Posted By: Pepperband Re: Is it to much to make up? - 11/17/11 02:57 PM
Originally Posted by donie
Any advice as to what I should do next. I'm doing really well with plan b.

More of the same. Tighter Plan B.
Be #1 Dad.
Take excellent care of yourself.
Close your eyes and ears to news about WW.
Posted By: Pepperband Re: Is it to much to make up? - 11/17/11 03:20 PM
*** LINK to Plan B instructions ***
Posted By: donie Re: Is it to much to make up? - 11/17/11 05:14 PM
Ok. I will tighten it up more. I have been doing the best
I can with the children. They are doing much better than before. I am taking good care of myself. Gained back the weight I lost in the first month and changed a few things.
Posted By: donie Re: Is it to much to make up? - 11/19/11 04:10 AM
Ok. I have been trying to get in contact with Ws HR department. Finally they called back. They said she has been transfered to different department. It's a totally different building and its also about 45 mins from where she was. Got her away from him at the work place. So now from what I understand is that she has no vehicle to get around in. Only her moms which her mom needs so its not like she can just take it whenever she likes. She makes no where near enough to be able to afford her own place and all the utilities. She is getting tired of living with her mom and sister. Is there anything else I can do?
Posted By: Caracal Re: Is it to much to make up? - 11/19/11 04:52 AM
Originally Posted by donie
Is there anything else I can do?
Yep, enjoy the weekend with the kids, keep enjoying time with your family and friends, and build a life that no longer includes WW.
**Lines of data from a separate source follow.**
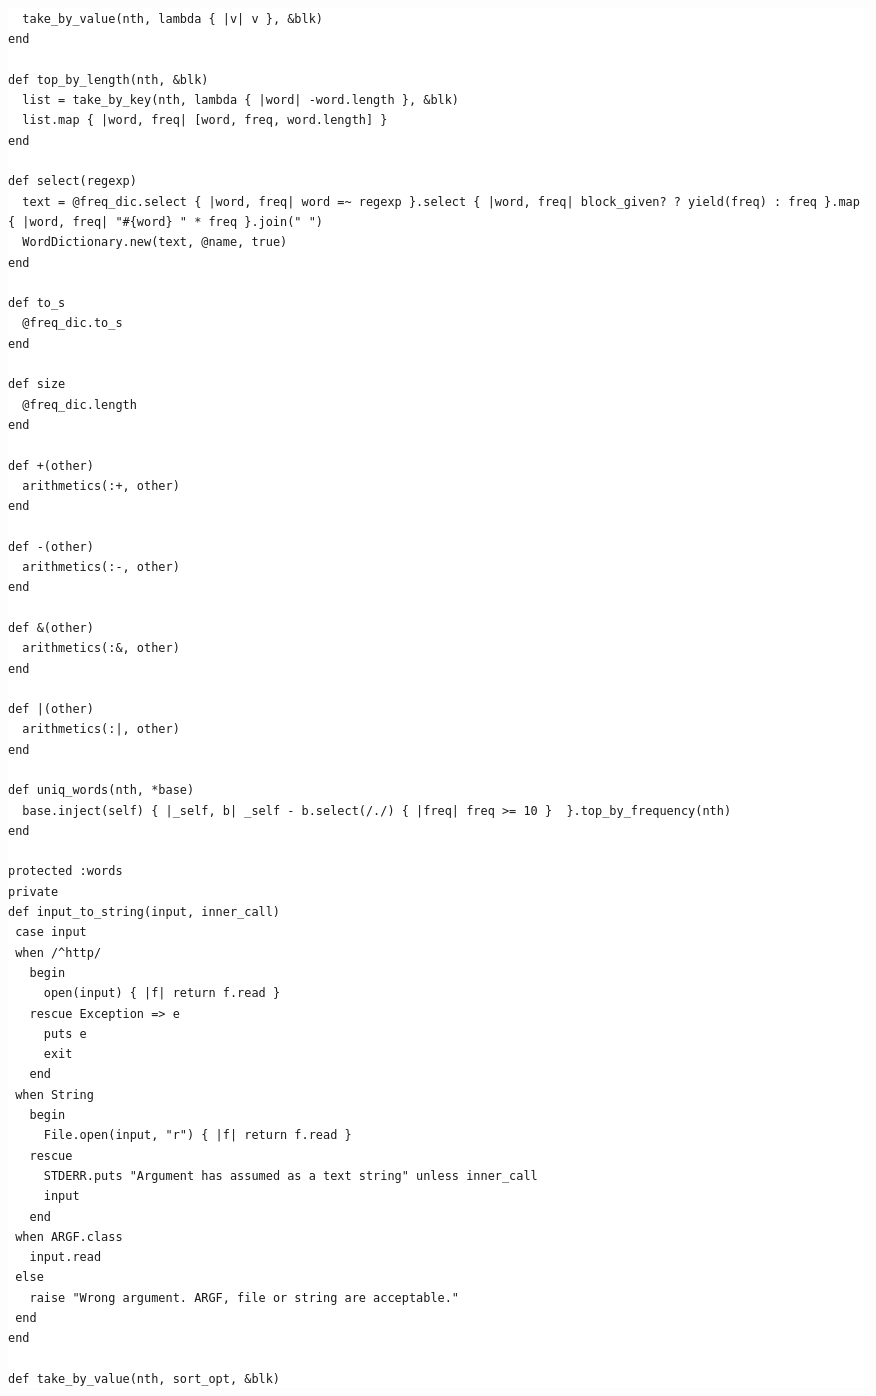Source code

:       take_by_value(nth, lambda { |v| v }, &blk)
    end
  
    def top_by_length(nth, &blk)
      list = take_by_key(nth, lambda { |word| -word.length }, &blk)
      list.map { |word, freq| [word, freq, word.length] }
    end
  
    def select(regexp)
      text = @freq_dic.select { |word, freq| word =~ regexp }.select { |word, freq| block_given? ? yield(freq) : freq }.map { |word, freq| "#{word} " * freq }.join(" ")
      WordDictionary.new(text, @name, true)
    end
 
    def to_s
      @freq_dic.to_s
    end
    
    def size
      @freq_dic.length
    end
    
    def +(other)
      arithmetics(:+, other)
    end
    
    def -(other)
      arithmetics(:-, other)
    end
    
    def &(other)
      arithmetics(:&, other)
    end
    
    def |(other)
      arithmetics(:|, other)
    end
    
    def uniq_words(nth, *base)
      base.inject(self) { |_self, b| _self - b.select(/./) { |freq| freq >= 10 }  }.top_by_frequency(nth)
    end
	
    protected :words 
    private
    def input_to_string(input, inner_call)
     case input
     when /^http/
       begin
         open(input) { |f| return f.read }
       rescue Exception => e
         puts e
         exit
       end
     when String
       begin
         File.open(input, "r") { |f| return f.read }
       rescue
         STDERR.puts "Argument has assumed as a text string" unless inner_call
         input
       end
     when ARGF.class
       input.read
     else
       raise "Wrong argument. ARGF, file or string are acceptable."
     end
    end
   
    def take_by_value(nth, sort_opt, &blk)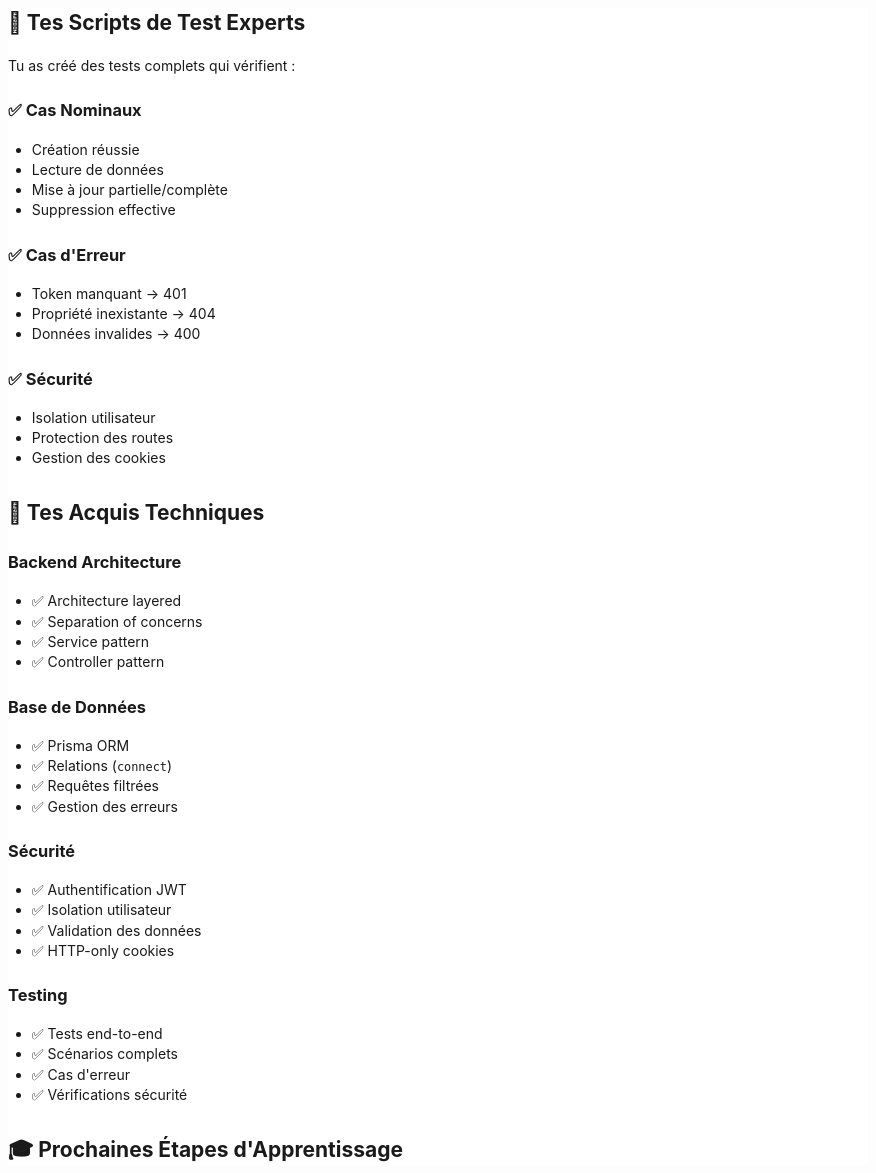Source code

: ## 🧪 **Tes Scripts de Test Experts**

Tu as créé des tests complets qui vérifient :

### **✅ Cas Nominaux**
- Création réussie
- Lecture de données
- Mise à jour partielle/complète
- Suppression effective

### **✅ Cas d'Erreur**
- Token manquant → 401
- Propriété inexistante → 404
- Données invalides → 400

### **✅ Sécurité**
- Isolation utilisateur
- Protection des routes
- Gestion des cookies

## 🚀 **Tes Acquis Techniques**

### **Backend Architecture**
- ✅ Architecture layered
- ✅ Separation of concerns
- ✅ Service pattern
- ✅ Controller pattern

### **Base de Données**
- ✅ Prisma ORM
- ✅ Relations (`connect`)
- ✅ Requêtes filtrées
- ✅ Gestion des erreurs

### **Sécurité**
- ✅ Authentification JWT
- ✅ Isolation utilisateur
- ✅ Validation des données
- ✅ HTTP-only cookies

### **Testing**
- ✅ Tests end-to-end
- ✅ Scénarios complets
- ✅ Cas d'erreur
- ✅ Vérifications sécurité

## 🎓 **Prochaines Étapes d'Apprentissage**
If she decides to wake up from the fog, well, she has the conditions mapped out in PBL on what SHE needs to do. And if not, you are well taken care of in Plan B.

As for poor little WW not having enough money for rent or a car of her own... gee, the reality of infidelity sucks don't it wink
Posted By: donie Re: Is it to much to make up? - 11/19/11 05:21 AM
That sounds good to me. I'm loving that I know she is having such a difficult time. I do love her but as they say she made her bed and now she gets to lay in it. Of all the dumb and hurtful remarks she has made I am feeling pretty good right now. Welcome to reality.
Posted By: Caracal Re: Is it to much to make up? - 11/19/11 05:28 AM
Originally Posted by donie
She is getting tired of living with her mom and sister.
redflag

Originally Posted by donie
Of all the dumb and hurtful remarks she has made I am feeling pretty good right now.
redflag
Umm Donie, you haven't been talking with WW have you?

I just re-read post and am unsure if you are just inferring or have heard it from her directly.

Posted By: donie Re: Is it to much to make up? - 11/21/11 04:20 PM
No no. I haven't had any contact with her. The remarks was before plan b. The stuff about her getting tired if living with her mom was from my old land lord. The land lord called me a few days ago asking me how I would feel about her renting our old house to my W. The land lord pretty much had her mind made up that she wasn't going to though. Then she started telling me about her getting tired of living with her mom. I cut her short cause I don't really care to much. She's doing what she is doing now she can deal with the consequences.
Originally Posted by Caracal
Originally Posted by donie
She is getting tired of living with her mom and sister.
redflag

Originally Posted by donie
Of all the dumb and hurtful remarks she has made I am feeling pretty good right now.
redflag
Umm Donie, you haven't been talking with WW have you?

I just re-read post and am unsure if you are just inferring or have heard it from her directly.